四、(20分) 设离散随机变量XnX_{n}的分布律为:

P(Xn=0)=11n,P(Xn=n)=1n,n=1,2,3,P\left(X_{n}=0\right)=1-\frac{1}{n}, P\left(X_{n}=n\right)=\frac{1}{n}, n=1,2,3, \cdots

判断:

(1)(10分) XnX_{n}的分布函数是否收敛;
(2)(10分) XnX_{n}是否矩收敛.

[注]: pp 阶矩收敛(LpL^p收敛)的含义是: 假设有 XnX_n 的一个极限随机变量 XX, 如果

EXnXp0,n,E|X_n-X|^p \rightarrow 0,\quad n\to \infty,

那么我们说 XnLpXX_n \rightarrow_{L^p} X, 即 LpL^p 收敛. 一般只讨论 pp 为正整数.

Solution:
(1) xnx_{n} 的分布函数是 Fn(x)={0,x<011n,0x<n.1,xnF_{n}(x)= \begin{cases}0, & x<0 \\ 1-\frac{1}{n}, & 0 \leqslant x<n . \\ 1, & x \geqslant n\end{cases} F(x)=limnFn(x)={0,x<01,x0F(x)=\lim _{n \rightarrow \infty} F_{n}(x)=\left\{\begin{array}{ll}0, & x<0 \\ 1, & x \geqslant 0\end{array}\right., 故 Fn(x)nF(x).F_{n}(x) \stackrel{n \rightarrow \infty}{\longrightarrow} F(x) .

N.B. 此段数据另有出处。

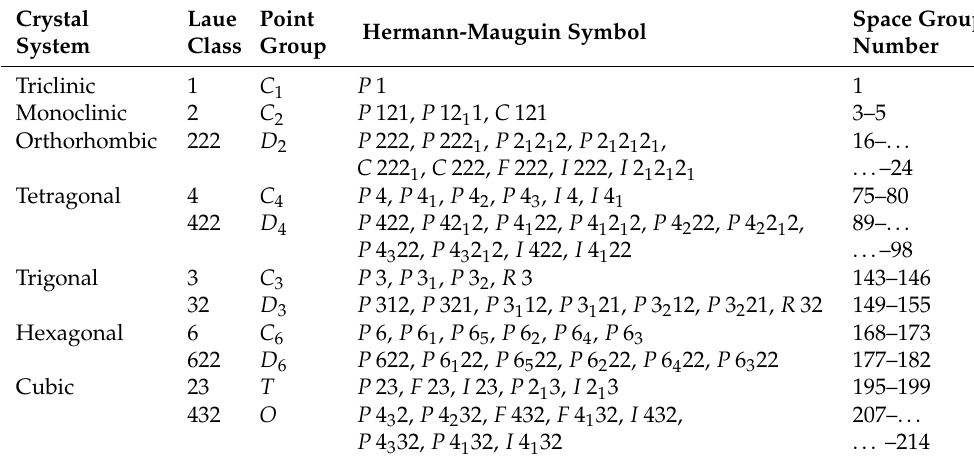
Table 2. The Sohncke groups: 65 space groups for chiral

(2) 根据第一题, 我们发现了 XnX_n 存在一个极限 X=0X=0, 因此对任意 kN+k\in N^+, 有

EXn0k=0k(11n)+nk1n=nk1{1,k=1,k>1E\left|X_{n} - 0\right|^{k}=0^{k} \cdot\left(1-\frac{1}{n}\right)+n^{k} \cdot \frac{1}{n}=n^{k-1} \rightarrow\left\{\begin{array}{ll}1, & k=1 \\ \infty, & k>1\end{array}\right.

因此 XnX_{n} 矩收敛不成立.

五、(30分) 设总体XX 密度函数为f(x)=axa1I[0x1],f(x)=a x^{a-1} I[0 \leq x \leq 1], 其中aa是未知参数, 参数空间为A=A= {aa=1,a=2}\{a \mid a=1, a=2\}, 现有统计假设

H0:a=1 vs H1:a=2H_{0}: a=1 \quad \text { vs } \quad H_{1}: a=2

从总体 XX 抽取简单随机样本x1x_{1}x2,x_{2}, 并构造检验的拒绝域为

W={(x1,x2)x1x2>12},W=\left\{\left(x_{1}, x_{2}\right) \mid x_{1} x_{2}>\frac{1}{2}\right\},

试计算:

(1)(15分) 犯第一类错误的概率;
(2)(15分) 检验法的功效.

Solution:
(1) 犯第一类错误的概率

α=P{x1x2>12a=1}=x1x2>12f(x1a=1)f(x2a=1)dx1dx2=x1x2>12I{0x1,x21}dx1dx2=121dx212x21dx1=121(112x2)dx2=1212ln2\begin{aligned} \alpha &=P\left\{x_{1} x_{2}>\frac{1}{2} \mid a=1\right\}=\iint_{x_{1} x_{2}>\frac{1}{2}} f\left(x_{1} \mid a=1\right) f\left(x_{2} \mid a=1\right) d x_{1} d x_{2} \\ &=\iint_{x_{1} x_{2}>\frac{1}{2}} I_{\left\{0 \leqslant x_{1}, x_{2} \leqslant 1\right\}} d x_{1} d x_{2}=\int_{\frac{1}{2}}^{1} d x_{2} \int_{\frac{1}{2 x_{2}}}^{1} d x_{1}=\int_{\frac{1}{2}}^{1}\left(1-\frac{1}{2 x_{2}}\right) d x_{2}=\frac{1}{2}-\frac{1}{2} \ln 2 \end{aligned}

(2) 功效函数 g(k)=P{(x1,x2)Wa=k}g(k)=P\left\{\left(x_{1}, x_{2}\right) \in W \mid a=k\right\}.
g(1)=α=1212ln2g(1)=\alpha=\frac{1}{2}-\frac{1}{2} \ln 2.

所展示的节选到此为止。